| Saved data entries |

- - - -

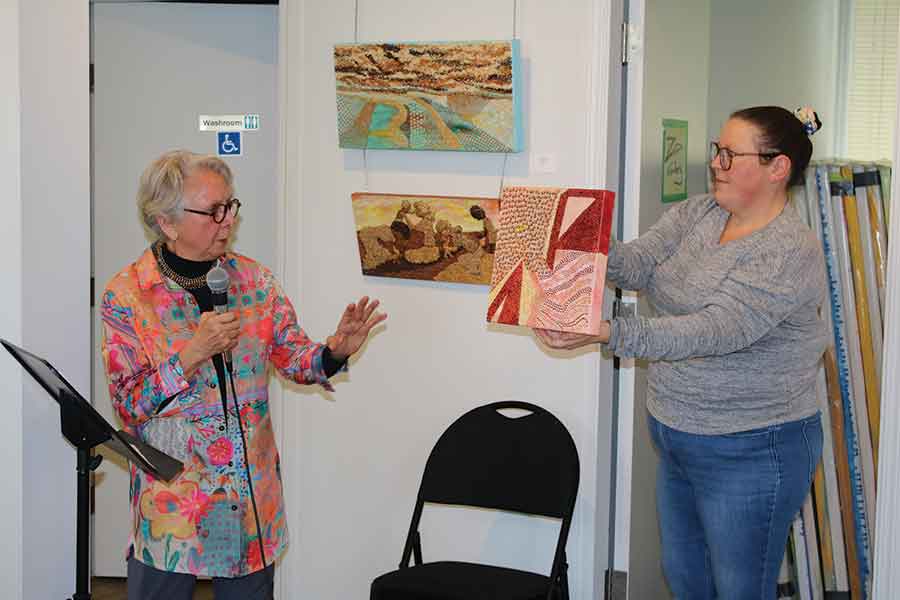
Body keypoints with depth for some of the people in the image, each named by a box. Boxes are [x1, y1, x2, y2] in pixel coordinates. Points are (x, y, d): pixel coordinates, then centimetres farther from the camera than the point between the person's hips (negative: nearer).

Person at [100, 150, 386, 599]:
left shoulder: (254, 280, 2)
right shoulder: (127, 294, -8)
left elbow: (293, 356, 4)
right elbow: (129, 405, -10)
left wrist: (333, 352, -17)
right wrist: (193, 354, -23)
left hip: (254, 491, 3)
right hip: (172, 501, -3)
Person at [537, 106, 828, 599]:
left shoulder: (791, 252, -21)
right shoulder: (696, 213, 3)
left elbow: (714, 331, -33)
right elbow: (639, 263, -11)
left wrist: (607, 334, -44)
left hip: (749, 453, -8)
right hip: (677, 442, 8)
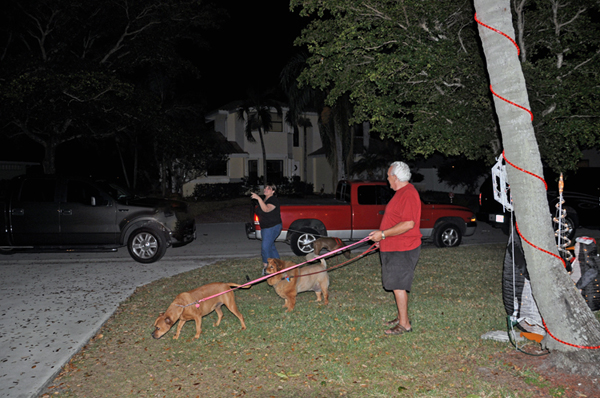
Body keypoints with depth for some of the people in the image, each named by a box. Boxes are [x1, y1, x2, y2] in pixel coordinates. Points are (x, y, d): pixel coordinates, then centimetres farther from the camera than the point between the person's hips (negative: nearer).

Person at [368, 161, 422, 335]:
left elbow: (408, 224, -28)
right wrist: (381, 236, 18)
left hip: (402, 250, -10)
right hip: (394, 248, 10)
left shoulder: (409, 194, -19)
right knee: (397, 285, 17)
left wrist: (383, 234, -23)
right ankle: (401, 317, 28)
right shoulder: (401, 192, 15)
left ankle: (405, 324, 4)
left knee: (399, 285, -5)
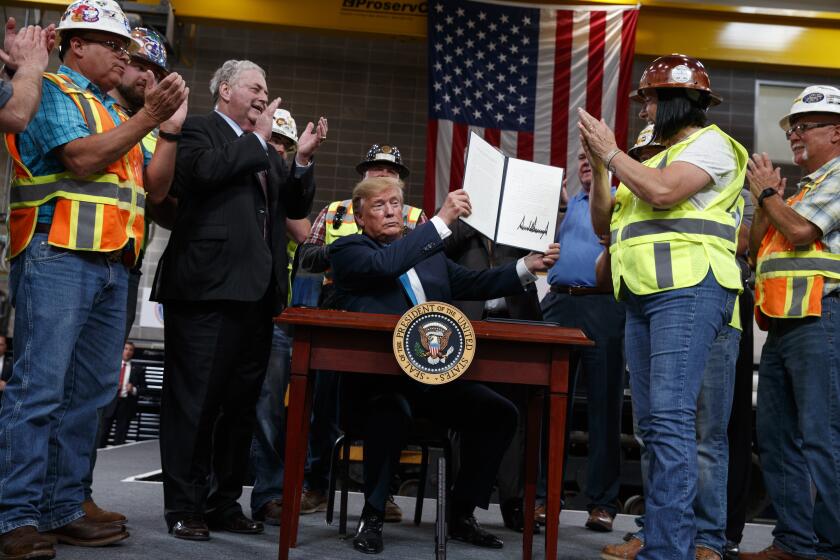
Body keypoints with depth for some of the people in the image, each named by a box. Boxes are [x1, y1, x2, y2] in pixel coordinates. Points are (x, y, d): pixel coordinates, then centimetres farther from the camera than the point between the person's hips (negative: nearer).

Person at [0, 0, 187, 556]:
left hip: (113, 266, 8)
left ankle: (64, 510, 13)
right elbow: (84, 159, -14)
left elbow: (153, 187, 17)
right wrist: (149, 117, -12)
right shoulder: (52, 91, 1)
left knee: (90, 393, 7)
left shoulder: (116, 114, 23)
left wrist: (173, 129, 7)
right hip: (59, 258, -8)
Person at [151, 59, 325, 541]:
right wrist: (258, 139, -7)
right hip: (208, 287, -7)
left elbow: (297, 207, 18)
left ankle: (224, 502, 20)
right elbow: (206, 170, -19)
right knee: (195, 401, -2)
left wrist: (303, 160, 4)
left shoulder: (265, 149, 22)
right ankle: (184, 507, 7)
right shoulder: (198, 129, 2)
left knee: (241, 403, 10)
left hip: (256, 292, 7)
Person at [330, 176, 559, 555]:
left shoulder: (429, 253, 22)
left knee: (500, 412, -11)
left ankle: (461, 515, 5)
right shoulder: (348, 250, 2)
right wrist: (442, 220, -21)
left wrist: (527, 267, 1)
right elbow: (382, 265, -19)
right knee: (393, 413, -37)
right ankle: (372, 516, -13)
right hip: (377, 379, -6)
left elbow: (474, 284, 15)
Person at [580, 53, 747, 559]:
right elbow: (605, 223, 24)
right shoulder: (659, 158, 28)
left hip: (689, 290, -9)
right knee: (652, 423, 7)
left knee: (671, 419, -17)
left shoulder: (710, 143, 2)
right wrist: (599, 165, 12)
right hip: (643, 295, 9)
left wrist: (611, 151, -5)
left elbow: (663, 193, -17)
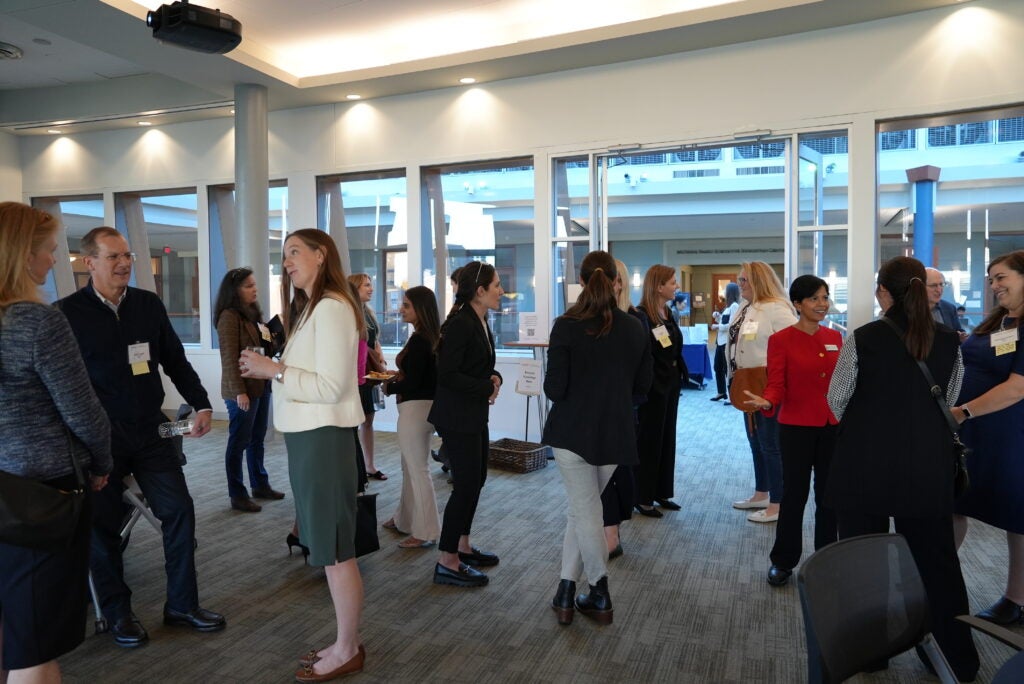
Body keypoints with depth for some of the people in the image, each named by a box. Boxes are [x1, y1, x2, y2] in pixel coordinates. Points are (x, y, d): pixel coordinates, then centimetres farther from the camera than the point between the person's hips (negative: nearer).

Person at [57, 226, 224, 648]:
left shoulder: (149, 305, 5)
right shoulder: (67, 313, -5)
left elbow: (175, 361, 10)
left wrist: (201, 405, 0)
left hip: (150, 431, 3)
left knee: (179, 511, 3)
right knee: (103, 525, 8)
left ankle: (182, 605, 18)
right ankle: (117, 614, 27)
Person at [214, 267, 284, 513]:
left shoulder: (253, 313, 15)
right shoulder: (229, 316, -12)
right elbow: (229, 357, -17)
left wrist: (272, 340, 4)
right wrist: (239, 391, -19)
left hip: (261, 385, 8)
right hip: (242, 389, -8)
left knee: (257, 439, 16)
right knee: (239, 442, 1)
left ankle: (260, 484, 28)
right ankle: (237, 495, 11)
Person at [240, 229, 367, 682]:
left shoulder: (331, 308, -14)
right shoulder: (312, 307, 18)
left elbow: (330, 387, -19)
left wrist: (274, 370, -16)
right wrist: (269, 368, 5)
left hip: (323, 438, -10)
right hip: (310, 436, 10)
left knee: (334, 550, 1)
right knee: (329, 547, 15)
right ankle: (347, 642, 26)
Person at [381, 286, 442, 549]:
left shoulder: (418, 340, -19)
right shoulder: (432, 337, 7)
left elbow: (412, 383, -20)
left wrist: (389, 387, -4)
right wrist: (400, 377, 7)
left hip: (415, 408, -9)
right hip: (427, 405, 9)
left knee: (418, 470, 1)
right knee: (411, 466, 21)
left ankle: (424, 532, 12)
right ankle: (405, 518, 37)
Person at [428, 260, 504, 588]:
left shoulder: (480, 322, 9)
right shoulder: (460, 324, -20)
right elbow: (447, 374, -23)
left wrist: (494, 377, -3)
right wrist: (486, 387, -17)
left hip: (475, 414, 10)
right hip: (457, 416, -10)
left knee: (476, 478, 16)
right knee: (466, 483, -4)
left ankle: (462, 546, 32)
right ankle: (447, 563, 7)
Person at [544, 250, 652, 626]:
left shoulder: (566, 326, -14)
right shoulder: (634, 328, -3)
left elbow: (554, 388, -13)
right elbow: (643, 384, 5)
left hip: (572, 430, -3)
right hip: (615, 434, 3)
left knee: (584, 510, 7)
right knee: (582, 508, 16)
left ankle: (600, 597, 13)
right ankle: (566, 591, 22)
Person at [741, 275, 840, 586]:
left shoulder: (835, 337, 7)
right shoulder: (781, 340, -7)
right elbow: (777, 385, -11)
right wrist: (766, 402, -31)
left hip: (833, 427, 4)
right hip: (797, 428, -4)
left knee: (829, 496, 12)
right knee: (794, 495, 4)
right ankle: (782, 561, 20)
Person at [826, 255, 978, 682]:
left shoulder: (863, 339, -11)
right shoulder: (949, 341, -1)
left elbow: (836, 401, -4)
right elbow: (949, 401, 9)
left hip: (866, 463, -3)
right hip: (928, 465, 3)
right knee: (937, 560, 14)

- - - -

Among the records above, only the lines between the line holding "left hip: (256, 292, 7)" and the line holding "right hip: (643, 295, 9)", inclusive, are to be output, exactly as written.

left hip: (256, 292, 7)
Person at [330, 176, 559, 555]:
left shoulder: (429, 253, 22)
left knee: (500, 412, -11)
left ankle: (461, 515, 5)
right shoulder: (348, 250, 2)
right wrist: (442, 220, -21)
left wrist: (527, 267, 1)
right elbow: (382, 265, -19)
right knee: (393, 413, -37)
right ankle: (372, 516, -13)
right hip: (377, 379, -6)
left elbow: (474, 284, 15)
Person at [580, 53, 747, 559]:
right elbow: (605, 223, 24)
right shoulder: (659, 158, 28)
left hip: (689, 290, -9)
right knee: (652, 423, 7)
left knee: (671, 419, -17)
left shoulder: (710, 143, 2)
right wrist: (599, 165, 12)
right hip: (643, 295, 9)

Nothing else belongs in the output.